Quand la fiction rencontre la réalité. Une zone de tests est en cours de déploiement sur l’aérodrome de Pontoise, en collaboration avec le groupe ADP et la RATP.  À 35 km au nord-ouest de Paris, la société Volocopter procédera aux premiers tests en condition réelle de son véhicule électrique. Décollage vertical dès l’année prochaine. En ligne de mire, la mise en place de taxis volants de ce type à l’horizon 2024.

Une date qui coïncide avec l’accueil des Jeux Olympiques à Paris et qui constituerait une extraordinaire vitrine pour cette nouvelle technologie. 

 

Des tests en conditions réelles pour 2021

Dès le 1er semestre 2021, l’aérodrome de Pontoise sera réaménagé tant sur la piste qu’au niveau des espaces d’embarquement à l’intérieur des bâtiments. Cela permettra aux premiers tests de décollage, d’atterrissage et de stationnement de voir le jour.

 

ADP avait une réflexion sur ce business. Ils ont décidé d’utiliser ce lieu car il a une tour de contrôle, des infrastructures en bon état et un trafic aérien relativement faible. 

 

Pionnier du secteur,  c’est le constructeur allemand Volocopter qui est à l’origine du Volocity. L’engin, déjà testé à Dubaï ou à Singapour, sera pour l’Île-de-France une occasion de se positionner comme une vraie référence sur le marché  mondial de la mobilité aérienne urbaine.

Volocity peut voler  une vitesse de 110 km/h et emporter jusqu’à 2 passagers. Une nouvelle manière de se déplacer qui devrait se démocratiser dans les années à venir. De quoi désengorger des rues souvent saturées de voitures.

À la clé pour le territoire, de nouvelles créations d’emplois. Et l’image d’un pays moderne capitalisant sur des technologies d’avenir qui rayonnera à l’échelle internationale. 

 

La course aux JO

Premier vol prévu à Pontoise entre avril et juin de l’année prochaine. À terme, c’est aux JO 2024 que l’on espère pouvoir proposer un service de démonstration. 

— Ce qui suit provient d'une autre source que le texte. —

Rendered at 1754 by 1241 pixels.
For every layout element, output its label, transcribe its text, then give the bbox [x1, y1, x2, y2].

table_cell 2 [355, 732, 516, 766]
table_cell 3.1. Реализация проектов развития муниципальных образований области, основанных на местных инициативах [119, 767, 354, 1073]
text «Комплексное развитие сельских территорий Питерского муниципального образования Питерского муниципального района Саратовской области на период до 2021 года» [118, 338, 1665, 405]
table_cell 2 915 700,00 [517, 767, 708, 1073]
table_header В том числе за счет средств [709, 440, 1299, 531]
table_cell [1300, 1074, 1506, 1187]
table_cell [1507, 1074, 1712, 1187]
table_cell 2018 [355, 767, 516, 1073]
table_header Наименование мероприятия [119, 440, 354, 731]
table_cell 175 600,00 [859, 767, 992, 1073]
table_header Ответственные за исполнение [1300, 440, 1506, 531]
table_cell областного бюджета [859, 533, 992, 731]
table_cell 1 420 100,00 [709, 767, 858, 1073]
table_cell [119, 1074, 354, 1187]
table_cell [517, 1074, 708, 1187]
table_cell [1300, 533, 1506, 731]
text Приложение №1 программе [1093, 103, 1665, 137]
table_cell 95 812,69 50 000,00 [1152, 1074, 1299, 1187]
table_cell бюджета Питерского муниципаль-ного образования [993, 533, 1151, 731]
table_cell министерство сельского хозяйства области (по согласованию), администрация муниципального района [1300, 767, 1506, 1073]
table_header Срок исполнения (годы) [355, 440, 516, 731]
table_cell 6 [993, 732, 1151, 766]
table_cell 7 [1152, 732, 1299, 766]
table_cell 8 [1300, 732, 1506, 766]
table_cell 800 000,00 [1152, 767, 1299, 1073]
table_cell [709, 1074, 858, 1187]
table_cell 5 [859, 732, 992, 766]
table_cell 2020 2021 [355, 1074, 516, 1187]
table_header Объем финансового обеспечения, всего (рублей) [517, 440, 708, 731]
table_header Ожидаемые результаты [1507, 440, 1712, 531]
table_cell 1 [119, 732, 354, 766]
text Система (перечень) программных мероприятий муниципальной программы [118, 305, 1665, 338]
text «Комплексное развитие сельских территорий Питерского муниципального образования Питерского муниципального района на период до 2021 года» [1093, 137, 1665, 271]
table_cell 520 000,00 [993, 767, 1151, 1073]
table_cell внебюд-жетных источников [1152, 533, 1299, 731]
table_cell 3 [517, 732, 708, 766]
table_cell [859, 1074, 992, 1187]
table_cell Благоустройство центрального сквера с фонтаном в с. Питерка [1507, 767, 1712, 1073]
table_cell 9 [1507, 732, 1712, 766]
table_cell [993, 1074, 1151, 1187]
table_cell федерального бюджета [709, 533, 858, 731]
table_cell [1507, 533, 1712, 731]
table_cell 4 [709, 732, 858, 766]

Oui mais le temps passe vite et les autorisations nécessaires s’avèrent parfois délicates à obtenir !

 

Nous ne sommes pas en retard, mais pas en avance non plus. C’est pour cela que nous souhaitons accélérer. La crise sanitaire a été, en cela, un concours de circonstances intéressant. Elle nous a forcés à chercher de nouveaux modes de développement.

 

 Une vraie course contre la montre qui suscite de nombreuses interrogations.

 

Des taxis volants, pour qui ?

Si les taxis volants sillonnant le ciel de Paris font déjà rêver, reste à déterminer à quel public ils se destineront et quel sera leur coût

 

Il ne remplacera jamais le RER, ce n’est pas un moyen de transport de masse. 

 

On parle en priorité d’un public d’affaires désireux de se rendre d’un point à un autre avec une gestion optimale du temps. Le prix, lui, devra être fixé en tenant compte des autres modes de déplacement.